Comment ne pas percevoir un clin d’œil au roman de Yann Queffélec, Les noces barbares, prix Goncourt 1985 ? Nous n’avons pas oublié cette jeune héroïne âgée de treize ans, enceinte après avoir été violée par un jeune soldat américain et encore moins la quête désespérée de son fils pour l’amour de sa mère tout comme le dénouement final qui ne nous laissa pas indemne, dernier épisode de leurs « noces barbares ».

Ce premier roman d’un auteur inconnu a reçu toute notre adhésion et nous vous le recommandons chaleureusement. Ce roman est une véritable pépite comme il en existe de difficilement identifiables dans la littérature blanche. Comment les découvrir ? Se rendre chez son libraire favori et dénicher l’œuvre au fond du magasin, émergeant entre deux piles qui sans être poussiéreuses ne paient pas de mine. Nous fûmes conquis par cette écriture sobre et efficace nous reliant à l’héroïne dès les premières lignes et nous tenant en haleine jusqu’au point de non retour.
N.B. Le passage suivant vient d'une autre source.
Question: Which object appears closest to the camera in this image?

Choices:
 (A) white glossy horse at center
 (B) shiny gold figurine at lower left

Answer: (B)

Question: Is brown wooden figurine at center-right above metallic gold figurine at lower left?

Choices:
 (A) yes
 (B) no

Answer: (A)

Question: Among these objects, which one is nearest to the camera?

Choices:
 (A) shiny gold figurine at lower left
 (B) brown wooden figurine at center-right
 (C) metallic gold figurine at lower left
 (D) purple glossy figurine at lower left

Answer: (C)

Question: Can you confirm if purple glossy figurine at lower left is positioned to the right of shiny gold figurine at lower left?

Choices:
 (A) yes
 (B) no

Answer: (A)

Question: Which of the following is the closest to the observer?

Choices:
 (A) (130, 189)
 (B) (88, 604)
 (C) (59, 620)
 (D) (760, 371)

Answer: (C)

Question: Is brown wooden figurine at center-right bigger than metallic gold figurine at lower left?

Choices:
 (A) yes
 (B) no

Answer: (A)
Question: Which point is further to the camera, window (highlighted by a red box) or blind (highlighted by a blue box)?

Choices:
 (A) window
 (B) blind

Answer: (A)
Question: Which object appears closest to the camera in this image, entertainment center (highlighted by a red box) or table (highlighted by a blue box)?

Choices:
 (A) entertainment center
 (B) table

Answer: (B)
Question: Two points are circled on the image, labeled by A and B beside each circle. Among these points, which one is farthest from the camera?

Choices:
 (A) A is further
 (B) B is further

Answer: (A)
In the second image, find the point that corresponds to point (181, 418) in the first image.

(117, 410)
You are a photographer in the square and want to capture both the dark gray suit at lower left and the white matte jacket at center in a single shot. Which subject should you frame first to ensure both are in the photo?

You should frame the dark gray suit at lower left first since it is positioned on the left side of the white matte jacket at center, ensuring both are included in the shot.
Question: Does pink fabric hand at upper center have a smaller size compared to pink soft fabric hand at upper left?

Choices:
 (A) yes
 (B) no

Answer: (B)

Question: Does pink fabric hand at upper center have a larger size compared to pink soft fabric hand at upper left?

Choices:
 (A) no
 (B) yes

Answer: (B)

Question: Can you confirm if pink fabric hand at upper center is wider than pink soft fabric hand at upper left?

Un bémol néanmoins, les multiples références à la chanson française et étrangères qui parsèment l’ouvrage nous semblent trop nombreuses, ce procédé est excessif.

Édité par Grasset en 2015 et par Points en 2017, ce roman a obtenu le prix du premier roman des 29Journées du Livre de Sablet dans le Vaucluse et obtient le prix du meilleur roman des lecteurs de Points.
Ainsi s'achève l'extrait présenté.